▸ **OBJECTIVE**
Echo verbatim the lines of the listing from its beginning through the line containing "scientific name: Symplocos platyphylla", with both ends included.

▸ **SUPPLIED MATERIAL**
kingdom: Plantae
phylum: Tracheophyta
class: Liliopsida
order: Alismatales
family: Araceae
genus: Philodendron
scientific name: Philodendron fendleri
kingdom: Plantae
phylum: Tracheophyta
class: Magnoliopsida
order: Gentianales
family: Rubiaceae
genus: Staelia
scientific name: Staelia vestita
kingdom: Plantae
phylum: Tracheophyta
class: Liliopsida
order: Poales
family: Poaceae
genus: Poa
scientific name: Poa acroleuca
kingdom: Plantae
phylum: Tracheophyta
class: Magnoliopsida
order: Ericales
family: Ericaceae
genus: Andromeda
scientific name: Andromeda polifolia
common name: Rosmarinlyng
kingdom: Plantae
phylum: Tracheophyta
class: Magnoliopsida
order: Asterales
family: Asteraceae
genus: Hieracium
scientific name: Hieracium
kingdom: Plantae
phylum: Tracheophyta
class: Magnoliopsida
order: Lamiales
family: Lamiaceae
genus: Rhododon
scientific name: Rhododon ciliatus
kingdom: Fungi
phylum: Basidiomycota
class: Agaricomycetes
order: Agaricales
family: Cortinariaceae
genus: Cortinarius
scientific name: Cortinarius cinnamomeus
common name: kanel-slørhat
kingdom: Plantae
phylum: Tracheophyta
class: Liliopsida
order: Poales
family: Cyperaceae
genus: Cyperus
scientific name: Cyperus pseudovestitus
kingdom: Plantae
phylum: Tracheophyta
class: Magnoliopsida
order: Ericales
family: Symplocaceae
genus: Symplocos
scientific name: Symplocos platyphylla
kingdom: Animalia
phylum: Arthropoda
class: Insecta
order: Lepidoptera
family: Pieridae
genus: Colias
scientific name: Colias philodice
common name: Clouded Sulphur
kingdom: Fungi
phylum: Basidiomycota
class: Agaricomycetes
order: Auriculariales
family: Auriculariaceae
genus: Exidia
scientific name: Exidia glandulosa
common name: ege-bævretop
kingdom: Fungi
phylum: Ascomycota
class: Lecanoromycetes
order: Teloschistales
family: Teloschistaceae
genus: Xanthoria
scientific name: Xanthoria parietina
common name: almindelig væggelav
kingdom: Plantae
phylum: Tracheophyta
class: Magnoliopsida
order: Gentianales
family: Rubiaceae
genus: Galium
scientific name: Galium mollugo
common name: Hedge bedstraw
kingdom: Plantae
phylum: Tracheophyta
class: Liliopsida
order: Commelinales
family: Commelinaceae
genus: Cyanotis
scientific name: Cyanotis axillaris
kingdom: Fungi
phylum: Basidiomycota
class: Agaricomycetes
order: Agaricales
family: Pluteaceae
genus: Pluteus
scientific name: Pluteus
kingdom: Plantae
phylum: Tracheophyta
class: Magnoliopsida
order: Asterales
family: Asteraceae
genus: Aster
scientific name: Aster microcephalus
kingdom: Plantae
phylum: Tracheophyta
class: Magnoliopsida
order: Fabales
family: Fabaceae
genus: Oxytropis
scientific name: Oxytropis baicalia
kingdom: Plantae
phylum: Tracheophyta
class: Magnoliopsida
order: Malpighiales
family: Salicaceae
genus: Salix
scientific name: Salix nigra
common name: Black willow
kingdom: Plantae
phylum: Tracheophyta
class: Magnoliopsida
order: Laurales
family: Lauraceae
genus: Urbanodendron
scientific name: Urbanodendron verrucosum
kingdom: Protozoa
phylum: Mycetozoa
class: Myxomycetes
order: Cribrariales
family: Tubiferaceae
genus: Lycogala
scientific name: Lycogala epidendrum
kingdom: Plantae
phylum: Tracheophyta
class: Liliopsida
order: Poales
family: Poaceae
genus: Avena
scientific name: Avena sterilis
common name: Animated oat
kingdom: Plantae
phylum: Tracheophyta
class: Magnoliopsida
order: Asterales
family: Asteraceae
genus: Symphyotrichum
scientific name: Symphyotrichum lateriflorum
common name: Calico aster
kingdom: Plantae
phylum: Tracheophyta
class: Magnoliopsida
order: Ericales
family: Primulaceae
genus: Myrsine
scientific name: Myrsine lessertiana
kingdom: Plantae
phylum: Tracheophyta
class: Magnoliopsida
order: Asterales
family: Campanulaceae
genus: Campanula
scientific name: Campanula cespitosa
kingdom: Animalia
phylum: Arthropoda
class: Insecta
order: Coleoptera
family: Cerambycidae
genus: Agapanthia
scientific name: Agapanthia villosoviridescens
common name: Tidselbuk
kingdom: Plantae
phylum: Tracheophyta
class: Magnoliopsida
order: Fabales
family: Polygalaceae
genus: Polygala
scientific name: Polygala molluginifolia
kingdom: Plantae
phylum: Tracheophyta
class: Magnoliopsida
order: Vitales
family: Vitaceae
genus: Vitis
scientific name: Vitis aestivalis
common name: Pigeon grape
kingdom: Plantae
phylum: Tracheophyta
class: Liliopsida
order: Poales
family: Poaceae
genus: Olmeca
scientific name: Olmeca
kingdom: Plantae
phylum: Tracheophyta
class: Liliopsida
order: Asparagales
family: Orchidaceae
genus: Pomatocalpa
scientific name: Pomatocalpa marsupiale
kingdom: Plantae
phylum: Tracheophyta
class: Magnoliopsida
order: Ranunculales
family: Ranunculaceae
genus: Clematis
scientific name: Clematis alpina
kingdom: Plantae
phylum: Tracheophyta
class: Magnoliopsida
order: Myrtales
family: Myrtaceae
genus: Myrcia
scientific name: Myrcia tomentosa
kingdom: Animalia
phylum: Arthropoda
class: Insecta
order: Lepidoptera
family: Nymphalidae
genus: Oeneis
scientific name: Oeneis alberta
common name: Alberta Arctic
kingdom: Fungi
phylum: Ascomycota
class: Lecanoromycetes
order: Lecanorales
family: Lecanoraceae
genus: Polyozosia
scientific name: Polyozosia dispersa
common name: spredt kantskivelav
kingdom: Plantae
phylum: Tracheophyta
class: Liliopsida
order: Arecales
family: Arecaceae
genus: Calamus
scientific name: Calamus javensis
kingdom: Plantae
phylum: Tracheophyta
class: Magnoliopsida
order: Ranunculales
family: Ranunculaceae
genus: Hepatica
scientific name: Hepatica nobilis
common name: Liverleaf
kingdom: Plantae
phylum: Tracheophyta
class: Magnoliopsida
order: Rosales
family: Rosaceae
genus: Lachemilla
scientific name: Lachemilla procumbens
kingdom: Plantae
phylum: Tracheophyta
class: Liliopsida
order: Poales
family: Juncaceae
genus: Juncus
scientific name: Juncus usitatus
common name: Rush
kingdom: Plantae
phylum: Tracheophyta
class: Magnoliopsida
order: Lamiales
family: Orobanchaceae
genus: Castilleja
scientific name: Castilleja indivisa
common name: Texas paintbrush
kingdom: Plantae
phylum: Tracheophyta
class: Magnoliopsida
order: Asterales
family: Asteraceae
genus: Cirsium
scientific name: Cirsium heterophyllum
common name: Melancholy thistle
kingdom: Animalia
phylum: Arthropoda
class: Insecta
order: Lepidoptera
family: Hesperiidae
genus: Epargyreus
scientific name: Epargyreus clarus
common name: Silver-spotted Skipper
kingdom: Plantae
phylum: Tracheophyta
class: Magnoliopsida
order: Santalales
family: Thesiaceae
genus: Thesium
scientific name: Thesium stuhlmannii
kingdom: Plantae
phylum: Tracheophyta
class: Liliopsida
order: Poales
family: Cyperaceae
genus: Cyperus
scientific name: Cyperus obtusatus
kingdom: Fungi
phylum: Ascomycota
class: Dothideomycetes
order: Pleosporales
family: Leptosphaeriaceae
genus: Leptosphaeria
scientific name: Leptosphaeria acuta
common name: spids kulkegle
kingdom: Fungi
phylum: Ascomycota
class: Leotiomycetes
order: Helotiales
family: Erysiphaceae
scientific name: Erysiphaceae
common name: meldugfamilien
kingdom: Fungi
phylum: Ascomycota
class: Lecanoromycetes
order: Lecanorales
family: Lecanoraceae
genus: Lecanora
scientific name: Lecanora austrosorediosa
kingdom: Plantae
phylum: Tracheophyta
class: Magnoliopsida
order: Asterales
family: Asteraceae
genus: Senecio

▸ **RESULT BELOW**
kingdom: Plantae
phylum: Tracheophyta
class: Liliopsida
order: Alismatales
family: Araceae
genus: Philodendron
scientific name: Philodendron fendleri
kingdom: Plantae
phylum: Tracheophyta
class: Magnoliopsida
order: Gentianales
family: Rubiaceae
genus: Staelia
scientific name: Staelia vestita
kingdom: Plantae
phylum: Tracheophyta
class: Liliopsida
order: Poales
family: Poaceae
genus: Poa
scientific name: Poa acroleuca
kingdom: Plantae
phylum: Tracheophyta
class: Magnoliopsida
order: Ericales
family: Ericaceae
genus: Andromeda
scientific name: Andromeda polifolia
common name: Rosmarinlyng
kingdom: Plantae
phylum: Tracheophyta
class: Magnoliopsida
order: Asterales
family: Asteraceae
genus: Hieracium
scientific name: Hieracium
kingdom: Plantae
phylum: Tracheophyta
class: Magnoliopsida
order: Lamiales
family: Lamiaceae
genus: Rhododon
scientific name: Rhododon ciliatus
kingdom: Fungi
phylum: Basidiomycota
class: Agaricomycetes
order: Agaricales
family: Cortinariaceae
genus: Cortinarius
scientific name: Cortinarius cinnamomeus
common name: kanel-slørhat
kingdom: Plantae
phylum: Tracheophyta
class: Liliopsida
order: Poales
family: Cyperaceae
genus: Cyperus
scientific name: Cyperus pseudovestitus
kingdom: Plantae
phylum: Tracheophyta
class: Magnoliopsida
order: Ericales
family: Symplocaceae
genus: Symplocos
scientific name: Symplocos platyphylla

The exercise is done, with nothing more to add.